Suddenly the painter's mood of anxiety and puzzlement gave way to one of impatience. He was tired and nervous. He was disgusted with the whole annoying affair. He dropped on his bed again, and in a mood of something like defiance, he flung off the perplexity and dropped into a heavy sleep.


Nothing happened till morning. When the bright sun shone into the window instead of the ghostly moon, he was ready to laugh the whole matter off as a half-tipsy dream, and to class the dog's strange conduct with various other evidences of unaccountable nervousness which that animal had shown at various times. He sat down at his easel and went seriously to work at his new sketch. He discovered that lie knew the bearded face now, feature by feature, and the task went smoothly. It was marvelous how vividly the face and form of the heavy fellow came out under the artist's eager fingers. This would be his best picture, he was sure of that.
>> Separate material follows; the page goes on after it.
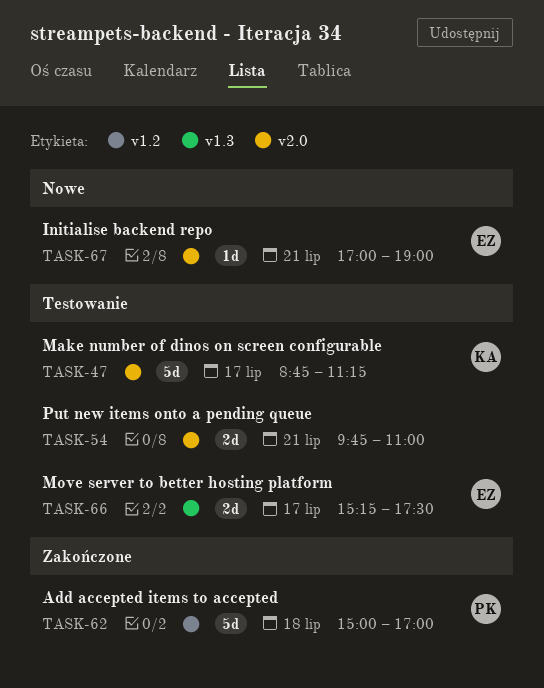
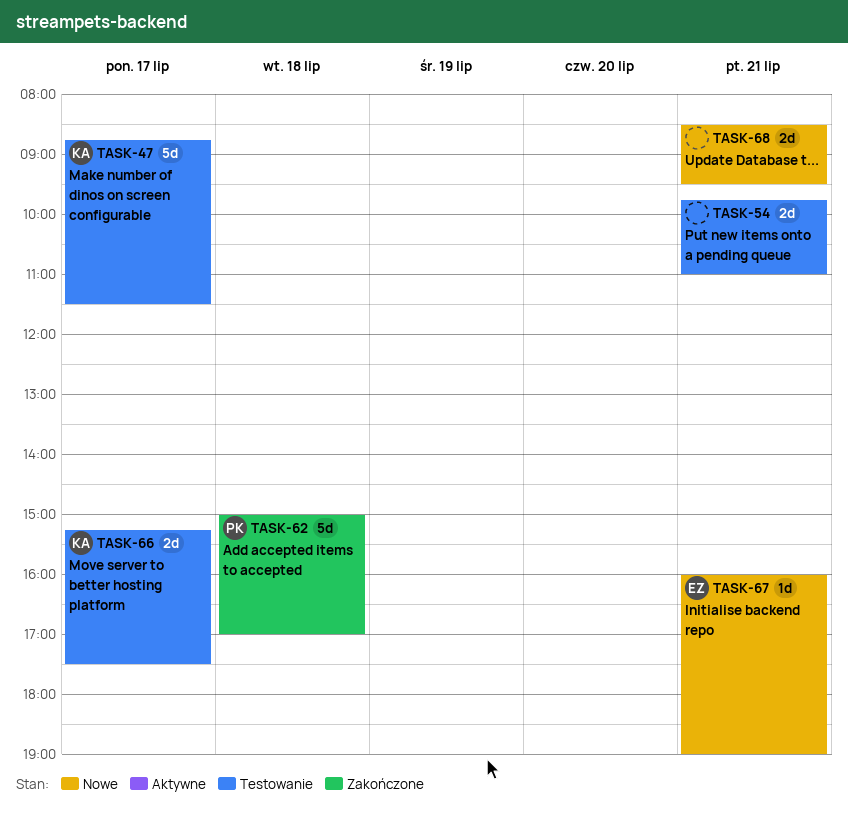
TASK-47, ends: 11:15 -> 11:30
TASK-66, owner: EZ -> KA
TASK-67, begins: 17:00 -> 16:00
TASK-68: none -> present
As he was working, he heard somebody knock at the door downstairs. He made a few rapid strokes still, hastily kicked off his slippers and pulled on his shoes, and went down. It was doubtless the peasant woman, he thought, who brought him his milk every morning, but who brought it at the most unaccountably irregular hours. If she wasn't willing to follow a fairly even schedule, there was no reason why he should discommode himself to keep her from waiting a minute or two.